New York City...
Cunard's Queen Mary 2...
but now home is a little more permanent - beautiful England. The experience of moving from country to country is a strange one. If I am feeling negative about it I find myself homesick for Canada, just as I sometimes felt homesickness for England while I was on the other side of the Atlantic. It can feel as though it's hard to settle properly in either place when you are yearning for the one that is 3000 miles away. However, in a more positive mood I just feel fortunate that I love both countries and had the opportunity to experience living abroad for 2 years.
Since landing in Southampton a month ago, we have toured the country from south to north, visiting family and familiarising ourselves once again with some of our favourite parts of the world. It's funny to see certain things with new eyes - not realising that we had actually missed them until we saw them again. These little pink and purple fuchsia for example. South Devon is full of them, and they sometimes make up large parts of the hedgerows.
And sheep! We rarely saw sheep in Ontario, but they are such an integral part of the English landscape. These sheep are fortunate enough to be grazing the gorgeous South Devon coast, but we were delighted to find that there is a large field of sheep next to the road where we now live in Buckinghamshire.

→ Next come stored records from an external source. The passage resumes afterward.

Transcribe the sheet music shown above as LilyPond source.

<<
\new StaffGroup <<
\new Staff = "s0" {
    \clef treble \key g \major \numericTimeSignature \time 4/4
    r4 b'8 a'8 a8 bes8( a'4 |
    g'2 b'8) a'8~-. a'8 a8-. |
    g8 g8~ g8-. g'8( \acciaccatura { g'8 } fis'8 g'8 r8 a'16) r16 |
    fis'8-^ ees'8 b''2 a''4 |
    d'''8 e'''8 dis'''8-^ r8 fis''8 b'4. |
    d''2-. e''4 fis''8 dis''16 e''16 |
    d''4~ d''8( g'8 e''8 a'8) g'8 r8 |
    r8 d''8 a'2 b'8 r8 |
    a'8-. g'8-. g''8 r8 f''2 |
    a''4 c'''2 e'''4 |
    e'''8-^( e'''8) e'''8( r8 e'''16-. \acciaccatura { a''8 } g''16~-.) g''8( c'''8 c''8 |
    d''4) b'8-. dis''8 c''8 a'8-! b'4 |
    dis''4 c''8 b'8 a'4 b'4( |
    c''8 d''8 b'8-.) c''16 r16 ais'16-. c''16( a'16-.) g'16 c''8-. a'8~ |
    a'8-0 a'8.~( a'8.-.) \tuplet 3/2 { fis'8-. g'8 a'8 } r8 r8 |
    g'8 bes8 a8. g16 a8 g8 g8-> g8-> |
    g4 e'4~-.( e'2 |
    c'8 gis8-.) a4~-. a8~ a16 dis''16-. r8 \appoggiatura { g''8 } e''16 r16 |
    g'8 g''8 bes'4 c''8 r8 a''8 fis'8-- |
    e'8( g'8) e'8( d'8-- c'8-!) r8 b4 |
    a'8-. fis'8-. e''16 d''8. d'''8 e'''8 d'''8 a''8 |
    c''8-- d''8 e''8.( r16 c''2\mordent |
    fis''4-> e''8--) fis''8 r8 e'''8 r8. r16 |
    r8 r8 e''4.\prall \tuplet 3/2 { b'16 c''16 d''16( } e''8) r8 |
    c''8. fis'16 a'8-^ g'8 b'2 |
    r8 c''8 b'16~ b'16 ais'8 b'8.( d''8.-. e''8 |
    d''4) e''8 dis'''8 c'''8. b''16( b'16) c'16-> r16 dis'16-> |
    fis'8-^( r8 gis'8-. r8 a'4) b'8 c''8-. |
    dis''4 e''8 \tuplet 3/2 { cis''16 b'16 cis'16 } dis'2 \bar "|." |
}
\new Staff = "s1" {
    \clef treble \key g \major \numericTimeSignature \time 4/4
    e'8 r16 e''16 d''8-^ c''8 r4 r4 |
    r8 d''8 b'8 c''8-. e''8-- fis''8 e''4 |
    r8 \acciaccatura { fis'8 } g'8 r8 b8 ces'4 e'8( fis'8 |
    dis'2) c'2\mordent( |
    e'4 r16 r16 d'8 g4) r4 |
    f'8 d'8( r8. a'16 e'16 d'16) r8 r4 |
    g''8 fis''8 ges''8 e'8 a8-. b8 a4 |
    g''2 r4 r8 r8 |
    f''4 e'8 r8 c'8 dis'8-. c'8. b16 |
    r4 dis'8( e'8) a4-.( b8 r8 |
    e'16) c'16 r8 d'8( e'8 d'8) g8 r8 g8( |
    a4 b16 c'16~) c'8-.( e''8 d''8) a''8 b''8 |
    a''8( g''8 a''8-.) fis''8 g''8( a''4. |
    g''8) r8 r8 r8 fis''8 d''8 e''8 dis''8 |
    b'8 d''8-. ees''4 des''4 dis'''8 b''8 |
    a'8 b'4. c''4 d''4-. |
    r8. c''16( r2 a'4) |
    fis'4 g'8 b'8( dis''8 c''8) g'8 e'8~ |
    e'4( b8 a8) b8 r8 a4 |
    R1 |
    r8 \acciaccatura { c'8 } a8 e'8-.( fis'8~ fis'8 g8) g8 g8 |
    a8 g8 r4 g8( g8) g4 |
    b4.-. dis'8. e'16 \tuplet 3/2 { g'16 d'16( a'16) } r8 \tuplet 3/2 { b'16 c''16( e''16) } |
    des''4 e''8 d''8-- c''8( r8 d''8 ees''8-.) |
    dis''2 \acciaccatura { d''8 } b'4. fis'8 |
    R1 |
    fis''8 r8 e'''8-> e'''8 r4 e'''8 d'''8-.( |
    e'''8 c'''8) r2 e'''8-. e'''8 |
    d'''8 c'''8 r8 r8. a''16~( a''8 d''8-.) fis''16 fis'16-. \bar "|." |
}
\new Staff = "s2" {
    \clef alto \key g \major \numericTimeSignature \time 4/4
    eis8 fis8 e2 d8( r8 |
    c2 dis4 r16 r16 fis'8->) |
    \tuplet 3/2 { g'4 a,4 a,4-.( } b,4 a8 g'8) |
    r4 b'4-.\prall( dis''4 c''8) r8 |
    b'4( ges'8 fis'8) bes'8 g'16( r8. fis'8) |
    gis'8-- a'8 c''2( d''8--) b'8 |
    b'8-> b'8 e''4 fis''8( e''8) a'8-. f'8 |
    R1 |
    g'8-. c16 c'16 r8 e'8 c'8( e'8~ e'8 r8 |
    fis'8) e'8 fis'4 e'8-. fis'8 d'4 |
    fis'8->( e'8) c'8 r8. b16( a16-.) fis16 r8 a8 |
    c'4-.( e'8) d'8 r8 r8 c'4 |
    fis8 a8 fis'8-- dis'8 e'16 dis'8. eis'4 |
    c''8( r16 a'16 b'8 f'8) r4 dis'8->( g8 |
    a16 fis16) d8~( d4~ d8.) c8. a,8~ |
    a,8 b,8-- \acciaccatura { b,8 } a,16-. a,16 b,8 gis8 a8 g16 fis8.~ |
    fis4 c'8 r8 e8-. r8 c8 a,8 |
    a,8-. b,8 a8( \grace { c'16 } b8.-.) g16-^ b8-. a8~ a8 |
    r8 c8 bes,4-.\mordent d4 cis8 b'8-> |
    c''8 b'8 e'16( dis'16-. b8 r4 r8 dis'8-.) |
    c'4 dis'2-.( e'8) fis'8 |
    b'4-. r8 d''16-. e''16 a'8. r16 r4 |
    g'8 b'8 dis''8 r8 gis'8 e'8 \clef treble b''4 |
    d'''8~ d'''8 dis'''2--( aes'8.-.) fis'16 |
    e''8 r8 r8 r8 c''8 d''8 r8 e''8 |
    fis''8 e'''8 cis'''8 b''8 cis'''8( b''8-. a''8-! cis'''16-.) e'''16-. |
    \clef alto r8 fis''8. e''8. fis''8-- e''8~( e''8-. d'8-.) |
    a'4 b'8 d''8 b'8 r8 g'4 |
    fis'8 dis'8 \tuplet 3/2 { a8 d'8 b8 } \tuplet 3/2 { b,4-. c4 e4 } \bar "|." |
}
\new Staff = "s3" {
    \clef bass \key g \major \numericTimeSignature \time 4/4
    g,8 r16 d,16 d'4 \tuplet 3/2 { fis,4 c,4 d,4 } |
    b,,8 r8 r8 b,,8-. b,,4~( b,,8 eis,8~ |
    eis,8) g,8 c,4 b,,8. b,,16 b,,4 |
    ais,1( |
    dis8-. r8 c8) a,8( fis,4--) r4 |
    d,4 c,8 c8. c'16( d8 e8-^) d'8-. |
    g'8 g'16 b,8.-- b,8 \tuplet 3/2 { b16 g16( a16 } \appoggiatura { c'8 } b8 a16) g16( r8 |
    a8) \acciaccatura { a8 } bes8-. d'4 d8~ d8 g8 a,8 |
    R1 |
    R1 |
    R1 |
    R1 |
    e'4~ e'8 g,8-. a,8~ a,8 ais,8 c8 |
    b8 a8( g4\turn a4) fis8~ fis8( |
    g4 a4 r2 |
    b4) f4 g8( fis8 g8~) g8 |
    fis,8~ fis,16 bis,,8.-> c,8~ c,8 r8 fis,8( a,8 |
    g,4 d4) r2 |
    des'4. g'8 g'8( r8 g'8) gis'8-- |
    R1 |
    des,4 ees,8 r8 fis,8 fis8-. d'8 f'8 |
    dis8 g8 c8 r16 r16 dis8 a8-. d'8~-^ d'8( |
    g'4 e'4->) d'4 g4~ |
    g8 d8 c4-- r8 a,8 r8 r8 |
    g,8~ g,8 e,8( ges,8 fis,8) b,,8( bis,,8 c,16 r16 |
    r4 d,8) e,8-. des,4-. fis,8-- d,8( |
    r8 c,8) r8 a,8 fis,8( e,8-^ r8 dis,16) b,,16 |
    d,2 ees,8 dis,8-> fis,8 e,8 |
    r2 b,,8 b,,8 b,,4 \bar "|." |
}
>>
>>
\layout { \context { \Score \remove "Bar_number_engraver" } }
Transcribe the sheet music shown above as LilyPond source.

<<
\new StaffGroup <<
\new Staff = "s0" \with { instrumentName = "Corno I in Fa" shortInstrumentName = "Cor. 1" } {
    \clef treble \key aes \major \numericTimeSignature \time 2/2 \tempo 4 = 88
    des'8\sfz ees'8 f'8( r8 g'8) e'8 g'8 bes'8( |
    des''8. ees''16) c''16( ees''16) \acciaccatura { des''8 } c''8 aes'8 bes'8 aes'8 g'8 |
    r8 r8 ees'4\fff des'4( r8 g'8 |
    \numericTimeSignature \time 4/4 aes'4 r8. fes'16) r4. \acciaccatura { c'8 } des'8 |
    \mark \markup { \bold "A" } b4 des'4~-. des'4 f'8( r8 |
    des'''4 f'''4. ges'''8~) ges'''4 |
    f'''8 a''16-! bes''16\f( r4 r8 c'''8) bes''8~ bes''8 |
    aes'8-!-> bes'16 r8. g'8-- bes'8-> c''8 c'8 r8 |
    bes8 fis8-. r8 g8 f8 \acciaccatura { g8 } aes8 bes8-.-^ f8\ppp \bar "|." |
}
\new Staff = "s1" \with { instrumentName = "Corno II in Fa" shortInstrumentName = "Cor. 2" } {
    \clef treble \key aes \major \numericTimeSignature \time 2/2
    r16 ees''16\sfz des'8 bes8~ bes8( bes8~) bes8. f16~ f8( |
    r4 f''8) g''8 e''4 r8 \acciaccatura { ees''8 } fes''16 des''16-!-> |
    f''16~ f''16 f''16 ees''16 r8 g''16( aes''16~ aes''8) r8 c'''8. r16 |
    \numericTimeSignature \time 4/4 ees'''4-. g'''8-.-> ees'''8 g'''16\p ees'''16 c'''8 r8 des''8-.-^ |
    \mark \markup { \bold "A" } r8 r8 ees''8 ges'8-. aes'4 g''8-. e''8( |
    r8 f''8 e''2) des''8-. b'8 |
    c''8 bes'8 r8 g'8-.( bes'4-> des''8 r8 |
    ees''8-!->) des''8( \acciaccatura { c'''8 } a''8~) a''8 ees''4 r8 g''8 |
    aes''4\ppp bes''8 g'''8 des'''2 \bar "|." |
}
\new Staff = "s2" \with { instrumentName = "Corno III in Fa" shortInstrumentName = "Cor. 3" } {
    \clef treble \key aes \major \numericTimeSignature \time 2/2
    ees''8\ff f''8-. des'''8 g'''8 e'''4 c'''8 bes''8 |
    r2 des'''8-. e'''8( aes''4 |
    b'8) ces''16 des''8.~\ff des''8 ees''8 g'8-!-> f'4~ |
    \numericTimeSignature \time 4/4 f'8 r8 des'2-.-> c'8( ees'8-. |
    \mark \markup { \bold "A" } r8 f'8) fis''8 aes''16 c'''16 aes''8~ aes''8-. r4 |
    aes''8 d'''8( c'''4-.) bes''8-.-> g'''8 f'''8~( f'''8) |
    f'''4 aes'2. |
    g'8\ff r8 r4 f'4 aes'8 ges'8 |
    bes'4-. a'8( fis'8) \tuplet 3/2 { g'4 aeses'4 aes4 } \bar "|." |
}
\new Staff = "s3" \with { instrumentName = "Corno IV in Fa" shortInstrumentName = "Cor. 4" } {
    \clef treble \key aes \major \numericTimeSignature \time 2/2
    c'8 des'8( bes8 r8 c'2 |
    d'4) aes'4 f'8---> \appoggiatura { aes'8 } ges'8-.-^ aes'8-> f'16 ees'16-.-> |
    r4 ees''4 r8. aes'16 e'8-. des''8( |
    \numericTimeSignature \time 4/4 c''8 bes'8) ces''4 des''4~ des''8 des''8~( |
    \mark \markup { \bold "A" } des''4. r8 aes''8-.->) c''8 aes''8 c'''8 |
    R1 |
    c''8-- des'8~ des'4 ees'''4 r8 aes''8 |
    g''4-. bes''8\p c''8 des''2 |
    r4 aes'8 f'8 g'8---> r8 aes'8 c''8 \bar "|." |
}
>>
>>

Heading north to Cumbria, we were reassured to find that in a fast-changing world, the Lake District remains the same (even down to the weather... but no, I'm being positive now!). People in Canada could never quite understand what I meant when I said that I missed the hills, but I don't think that landscape quite like this exists anywhere else. The Rockies are awe-inspiring, but there aren't many peaks there that can be conquered on a day-walk, or without some fairly specialist climbing equipment. The Niagara Escarpment in Ontario, what was our local area of hills, is beautiful, but England is unparallelled in its network of public footpaths, making the countryside so accessible to walkers.
The bracken-covered hillsides looked wonderful in the sun, and it's even easy to find beauty in the clouds, swirling over the high peaks and bringing dramatic changes of weather from one minute to the next. Just make sure you pack a waterproof jacket, and try not to worry about getting wet feet...
La'al Ratty, the miniature steam railway, once used to transport iron ore mined in the hills down to the coast, now used to transport tourists and tired, damp walkers. Always a highlight of our trips to Eskdale.
Back home in Bucks we are beginning to find our feet in a new area, greatly helped by having family living nearby. When the sun finally made a concerted effort and managed to stay out for a whole weekend we took the opportunity to explore the area on foot and by bike.
So, back in the land of thatched cottages and historic churches,
of blackberries in the hedgerows,
and where picnics are made up of delicious treats from my Uncle Michael's butchers shop in nearby Thame,
I think we're going to be very happy.